BEAUTIFUL GARDENS BEGIN WITH CLEARING THE CLUTTER by Janet Macunovich
PRESS AREA | PRESS RELEASES | ARCHIVE

2/00-03
FOR IMMEDIATE RELEASE

For more information contact:
Christine Kelleher, 800-232-9557, Ext. 512 or Gary Doerr, 916-716-1889

This is one in a periodic series of articles by respected garden writers throughout North America. You can expect others on topics of similar interest on a timely basis. Feel free to use this release in its entirety or in part, with or without the author's byline.

Janet Macunovich is a professional garden designer and writer from southeast Michigan. Her articles appear weekly in the Detroit News. She has written two books, "Easy Garden Design" and "Caring for Perennials" and has had articles in numerous horticultural publications.

Somewhere, every day of the year is a gardening day.

Am I glad I don't live there!

Gardeners need winter, if only to sort out the year's clutter. Simplest to make these plans while the plants are lying quietly -- no sniveling, whining, grandstanding, or rough-housing to distract you.

What, your perennials don't behave this way? No plant that demands far more attention than it's worth? No dog that's escaped the ax only because it entered its one minute of glory for the season just as you approached to dig it out? No plants trying to shove every other species out of the way and claim a whole bed for themselves?

Ah ha. You do know what I mean. Act now to take control !

Here's a simple process for doing what has to be done.

First, look at the bed. Reshape it or resize it as needed. You should like the bed for itself, even without flowers. You don't have to do the work now, but do sketch out the desired change or mark it in the ground.

Now inventory your plants. Don't bother with locations or quantities, just names. Whatever it is, it can be moved. If there isn't enough to fill out the dream garden you're going to design, it can be divided.

Now, it's time to be hard hearted. Reduce the list to true gems - those you remember for more than their flower. These enduring presences have beautiful bloom and are also fine in form, leaf color or texture the rest of the year.

A few plants aren't quite true gems but they're keepers. Call them "good friends." Thrilling in bloom, they either remain respectable afterward or are quick to disappear.

Throw out the rest. You don't need unreformable slackers, slouchers, and sadsacks. Nor should you keep over-willing types that tangle with neighbors, sneak around underground, sprawl, self-sow prolifically, or otherwise make nuisances of themselves. Unless, of course, you have an acre or two to give each one!

Now, arrange what's left into groups, spaced at graceful intervals through the bed. Anchor each group with a true gem or two - one plant or a cluster of one type, depending on how much mass you need. Add two or three good friends with contrasting foliage and heights.

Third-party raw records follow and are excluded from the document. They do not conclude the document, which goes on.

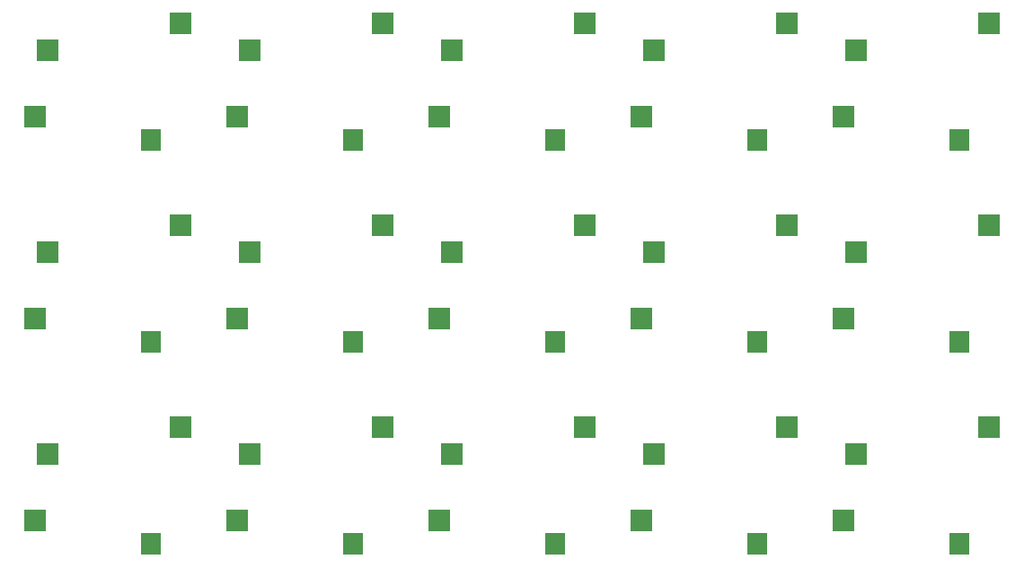
<source format=gbp>
G04 #@! TF.GenerationSoftware,KiCad,Pcbnew,(5.1.0)-1*
G04 #@! TF.CreationDate,2019-04-24T01:58:38+09:00*
G04 #@! TF.ProjectId,mithumboard,6d697468-756d-4626-9f61-72642e6b6963,rev?*
G04 #@! TF.SameCoordinates,Original*
G04 #@! TF.FileFunction,Paste,Bot*
G04 #@! TF.FilePolarity,Positive*
%FSLAX46Y46*%
G04 Gerber Fmt 4.6, Leading zero omitted, Abs format (unit mm)*
G04 Created by KiCad (PCBNEW (5.1.0)-1) date 2019-04-24 01:58:38*
%MOMM*%
%LPD*%
G04 APERTURE LIST*
%ADD10R,2.000000X2.000000*%
%ADD11R,1.900000X2.000000*%
G04 APERTURE END LIST*
D10*
X120125001Y-80125001D03*
D11*
X131025001Y-82325001D03*
D10*
X121325001Y-73885001D03*
X133825001Y-71345001D03*
X62975001Y-61075001D03*
D11*
X73875001Y-63275001D03*
D10*
X64175001Y-54835001D03*
X76675001Y-52295001D03*
X62975001Y-80125001D03*
D11*
X73875001Y-82325001D03*
D10*
X64175001Y-73885001D03*
X76675001Y-71345001D03*
X62975001Y-99175001D03*
D11*
X73875001Y-101375001D03*
D10*
X64175001Y-92935001D03*
X76675001Y-90395001D03*
X82025001Y-61075001D03*
D11*
X92925001Y-63275001D03*
D10*
X83225001Y-54835001D03*
X95725001Y-52295001D03*
X82025001Y-80125001D03*
D11*
X92925001Y-82325001D03*
D10*
X83225001Y-73885001D03*
X95725001Y-71345001D03*
X82025001Y-99175001D03*
D11*
X92925001Y-101375001D03*
D10*
X83225001Y-92935001D03*
X95725001Y-90395001D03*
X101075001Y-61075001D03*
D11*
X111975001Y-63275001D03*
D10*
X102275001Y-54835001D03*
X114775001Y-52295001D03*
X101075001Y-80125001D03*
D11*
X111975001Y-82325001D03*
D10*
X102275001Y-73885001D03*
X114775001Y-71345001D03*
X101075001Y-99175001D03*
D11*
X111975001Y-101375001D03*
D10*
X102275001Y-92935001D03*
X114775001Y-90395001D03*
X120125001Y-61075001D03*
D11*
X131025001Y-63275001D03*
D10*
X121325001Y-54835001D03*
X133825001Y-52295001D03*
X120125001Y-99175001D03*
D11*
X131025001Y-101375001D03*
D10*
X121325001Y-92935001D03*
X133825001Y-90395001D03*
X139175001Y-61075001D03*
D11*
X150075001Y-63275001D03*
D10*
X140375001Y-54835001D03*
X152875001Y-52295001D03*
X139175001Y-80125001D03*
D11*
X150075001Y-82325001D03*
D10*
X140375001Y-73885001D03*
X152875001Y-71345001D03*
X139175001Y-99175001D03*
D11*
X150075001Y-101375001D03*
D10*
X140375001Y-92935001D03*
X152875001Y-90395001D03*
M02*

</source>
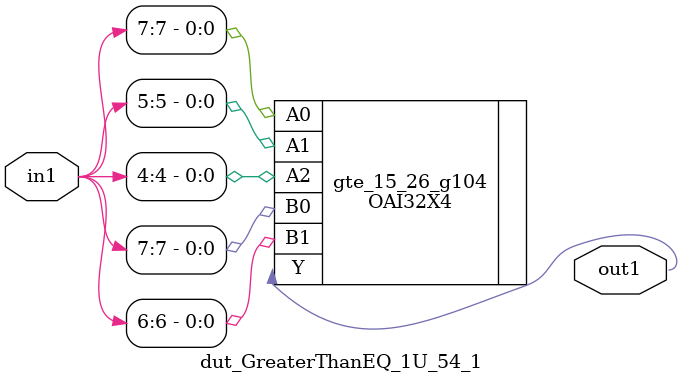
<source format=v>
`timescale 1ps / 1ps


module dut_GreaterThanEQ_1U_54_1(in1, out1);
  input [7:0] in1;
  output out1;
  wire [7:0] in1;
  wire out1;
  OAI32X4 gte_15_26_g104(.A0 (in1[7]), .A1 (in1[5]), .A2 (in1[4]), .B0
       (in1[7]), .B1 (in1[6]), .Y (out1));
endmodule



</source>
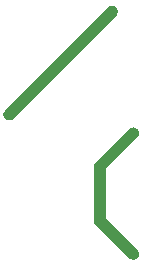
<source format=gbr>
%TF.GenerationSoftware,Altium Limited,Altium Designer,22.9.1 (49)*%
G04 Layer_Color=0*
%FSLAX45Y45*%
%MOMM*%
%TF.SameCoordinates,E77D5F78-0586-4990-9624-58BD59020D5A*%
%TF.FilePolarity,Positive*%
%TF.FileFunction,NonPlated,1,4,NPTH,Drill*%
%TF.Part,Single*%
G01*
G75*
G36*
X5310000Y3400000D02*
X5311965Y3401965D01*
X5315432Y3406312D01*
X5318389Y3411019D01*
X5320802Y3416028D01*
X5322638Y3421276D01*
X5323875Y3426696D01*
X5324497Y3432220D01*
X5324497Y3437780D01*
X5323875Y3443304D01*
X5322638Y3448724D01*
X5320801Y3453972D01*
X5318389Y3458981D01*
X5315431Y3463688D01*
X5311965Y3468034D01*
X5308034Y3471966D01*
X5303687Y3475432D01*
X5298980Y3478390D01*
X5293971Y3480802D01*
X5288723Y3482638D01*
X5283303Y3483875D01*
X5277779Y3484497D01*
X5272219Y3484497D01*
X5266695Y3483874D01*
X5261275Y3482637D01*
X5256027Y3480801D01*
X5251018Y3478389D01*
X5246311Y3475431D01*
X5241965Y3471965D01*
X5239999Y3469999D01*
X5240000Y3470000D01*
X4940000Y3170000D01*
Y2680000D01*
X5240000Y2380000D01*
X5241965Y2378034D01*
X5246312Y2374568D01*
X5251019Y2371610D01*
X5256028Y2369198D01*
X5261275Y2367362D01*
X5266696Y2366125D01*
X5272220Y2365503D01*
X5277779Y2365502D01*
X5283304Y2366125D01*
X5288724Y2367362D01*
X5293971Y2369198D01*
X5298980Y2371610D01*
X5303687Y2374568D01*
X5308034Y2378034D01*
X5311965Y2381965D01*
X5315431Y2386312D01*
X5318389Y2391019D01*
X5320801Y2396028D01*
X5322638Y2401275D01*
X5323875Y2406695D01*
X5324497Y2412220D01*
X5324497Y2417779D01*
X5323875Y2423304D01*
X5322638Y2428724D01*
X5320802Y2433971D01*
X5318389Y2438980D01*
X5315432Y2443688D01*
X5311965Y2448034D01*
X5310000Y2450000D01*
D01*
X5040000Y2720000D01*
Y3130000D01*
X5310000Y3400000D01*
D02*
G37*
G36*
X4190000Y3630000D02*
X4185392Y3625392D01*
X4178876Y3614105D01*
X4175502Y3601517D01*
X4175502Y3588484D01*
X4178875Y3575895D01*
X4185391Y3564608D01*
X4194607Y3555393D01*
X4205893Y3548876D01*
X4218482Y3545503D01*
X4231515Y3545503D01*
X4244104Y3548876D01*
X4255390Y3555392D01*
X4259998Y3560000D01*
X4259999D01*
X5130000Y4430000D01*
X5134608Y4434608D01*
X5141124Y4445895D01*
X5144497Y4458483D01*
Y4471516D01*
X5141124Y4484105D01*
X5134608Y4495392D01*
X5125392Y4504608D01*
X5114105Y4511124D01*
X5101516Y4514497D01*
X5088483D01*
X5075895Y4511124D01*
X5064608Y4504608D01*
X5060000Y4500000D01*
X5060000D01*
X4190000Y3630000D01*
D02*
G37*
%TF.MD5,f95f838c7e5ad6991f8eade0ca871d21*%
M02*

</source>
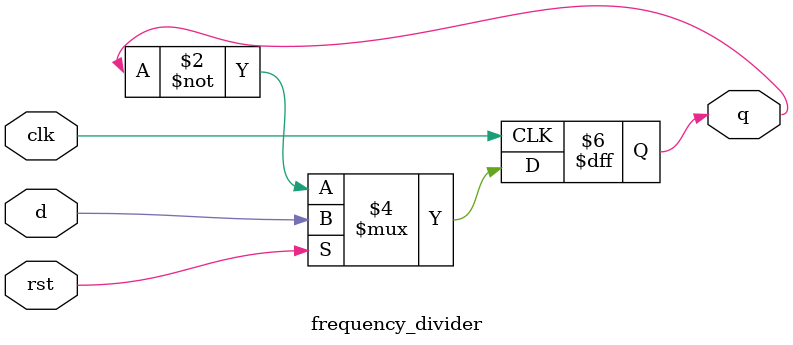
<source format=v>
`timescale 1ns / 1ps


module frequency_divider(input clk,d,rst,output reg q );
always @ (posedge clk)
begin
    if(rst)
        q<=d;
    else
    begin
        q<=~q;
        end
end
endmodule

</source>
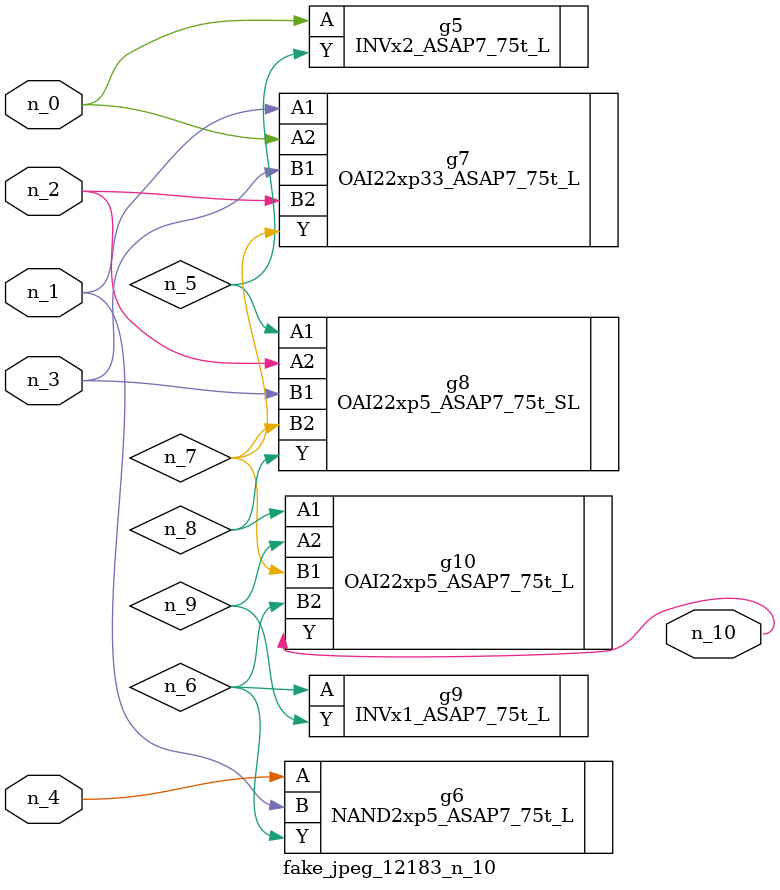
<source format=v>
module fake_jpeg_12183_n_10 (n_3, n_2, n_1, n_0, n_4, n_10);

input n_3;
input n_2;
input n_1;
input n_0;
input n_4;

output n_10;

wire n_8;
wire n_9;
wire n_6;
wire n_5;
wire n_7;

INVx2_ASAP7_75t_L g5 ( 
.A(n_0),
.Y(n_5)
);

NAND2xp5_ASAP7_75t_L g6 ( 
.A(n_4),
.B(n_1),
.Y(n_6)
);

OAI22xp33_ASAP7_75t_L g7 ( 
.A1(n_1),
.A2(n_0),
.B1(n_3),
.B2(n_2),
.Y(n_7)
);

OAI22xp5_ASAP7_75t_SL g8 ( 
.A1(n_5),
.A2(n_2),
.B1(n_3),
.B2(n_7),
.Y(n_8)
);

OAI22xp5_ASAP7_75t_L g10 ( 
.A1(n_8),
.A2(n_9),
.B1(n_7),
.B2(n_6),
.Y(n_10)
);

INVx1_ASAP7_75t_L g9 ( 
.A(n_6),
.Y(n_9)
);


endmodule
</source>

Now here's the most fun. Use the rest of the off-season to find new recruits to fill the gaps. Keep in mind that you don't want to get your beds back into a muddle any sooner than you need to, so be discriminating. Seek out true gems.

That's where great plantsmen come in, men and women who select and produce great plants for us. Bloom's of Bressingham North America has a fine line of gems to draw from.

I can suggest:

In the half shade:

Heuchera 'Bressingham Bronze' with purple-green foliage so attractive, the off-white flowers in June are a bonus.

Astilbe 'Sprite', ferny and bronze green, with champagne-pink flowers that come again if deadheaded.

Geranium xoxonianum 'Bressingham's Delight' a neat mound of dark green foliage covered with light pink flowers beginning in May and June.

Polemonium 'Brise D'Anjou' has flowers in May that are sweetly blue-violet but which are secondary to the variegated foliage, exquisitely edged in creamy white and attractive all summer.

In the sun:

Achillea 'Anthea' offers ferny gray-green foliage plus flat-topped light yellow flowers in June that repeat into September if kept cut.

Helenium 'Coppelia' features a sturdy three-foot column of clean foliage that lets loose a blaze of coppery orange flowers in fall.

Hemerocallis 'Miss Amelia' whose pale yellow blooms come early and fragrant, repeat later in summer, and stay open into evening so I can see them without taking a day off work.

Heliopsis 'Loraine Sunshine'. False sunflower is a workhorse, bright with yellow daisies from mid-June into August. This variety has an extra attraction - variegated foliage, white with green veins.

Persicaria 'Dimity'. Pink flower spikes most of the summer. A great edger, always respectable and the foliage goes chocolate brown in winter.